▶ Work required:
Convert everything from the start of the listing down to and including the line containing "večera inscenace s" into a JSON list of strings, one string per line, with blank lines omitted. Leave the pictures out of the result.

▶ Data provided:

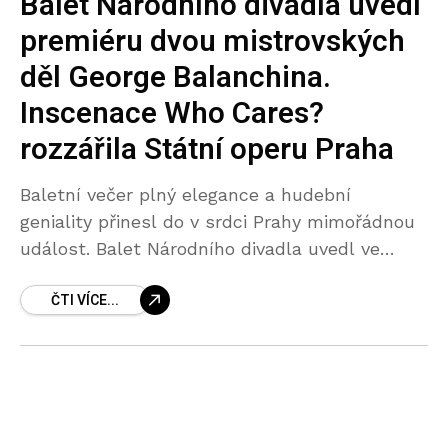
Balet Národního divadla uvedl
premiéru dvou mistrovských
děl George Balanchina.
Inscenace Who Cares?
rozzářila Státní operu Praha
Baletní večer plný elegance a hudební
geniality přinesl do v srdci Prahy mimořádnou
událost. Balet Národního divadla uvedl ve
Státní opeře Praha premiéru komponovaného
ČTI VÍCE...
večera inscenace s názvem Who Cares?,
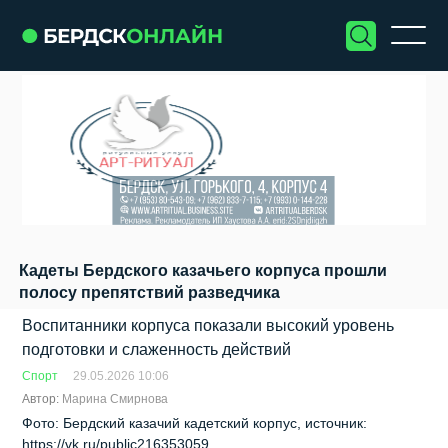
Кадеты Бердского казачьего корпуса прошли
полосу препятствий разведчика
Воспитанники корпуса показали высокий уровень
подготовки и слаженность действий
Спорт
29.05.2026 10:06
Автор:
Марина Смирнова
Фото: Бердский казачий кадетский корпус, источник:
https://vk.ru/public216353059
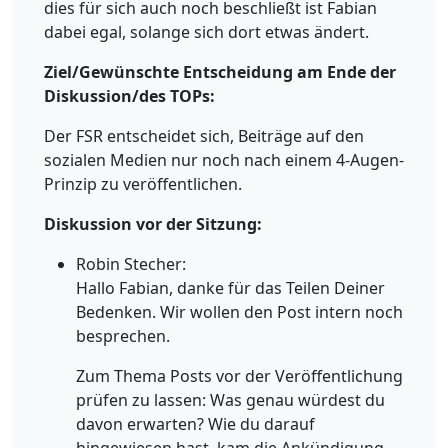
dies für sich auch noch beschließt ist Fabian
dabei egal, solange sich dort etwas ändert.
Ziel/Gewünschte Entscheidung am Ende der
Diskussion/des TOPs:
Der FSR entscheidet sich, Beiträge auf den
sozialen Medien nur noch nach einem 4-Augen-
Prinzip zu veröffentlichen.
Diskussion vor der Sitzung:
Robin Stecher:
Hallo Fabian, danke für das Teilen Deiner
Bedenken. Wir wollen den Post intern noch
besprechen.
Zum Thema Posts vor der Veröffentlichung
prüfen zu lassen: Was genau würdest du
davon erwarten? Wie du darauf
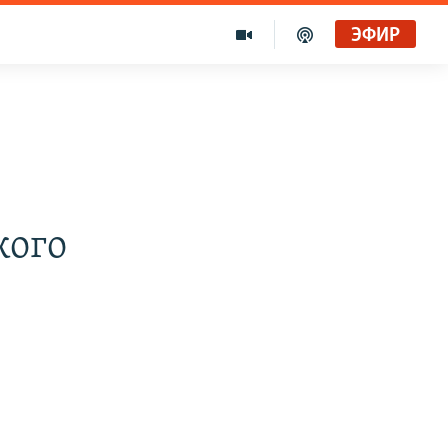
ЭФИР
кого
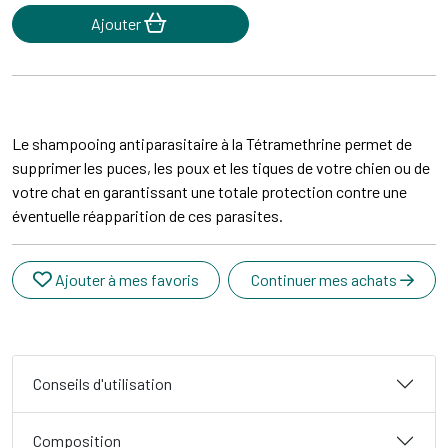
Ajouter
Le shampooing antiparasitaire à la Tétramethrine permet de
supprimer les puces, les poux et les tiques de votre chien ou de
votre chat en garantissant une totale protection contre une
éventuelle réapparition de ces parasites.
Ajouter à mes favoris
Continuer mes achats
Conseils d'utilisation
Composition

▶ Written answer:
[
  "Balet Národního divadla uvedl",
  "premiéru dvou mistrovských",
  "děl George Balanchina.",
  "Inscenace Who Cares?",
  "rozzářila Státní operu Praha",
  "Baletní večer plný elegance a hudební",
  "geniality přinesl do v srdci Prahy mimořádnou",
  "událost. Balet Národního divadla uvedl ve",
  "Státní opeře Praha premiéru komponovaného",
  "ČTI VÍCE...",
  "večera inscenace s názvem Who Cares?,"
]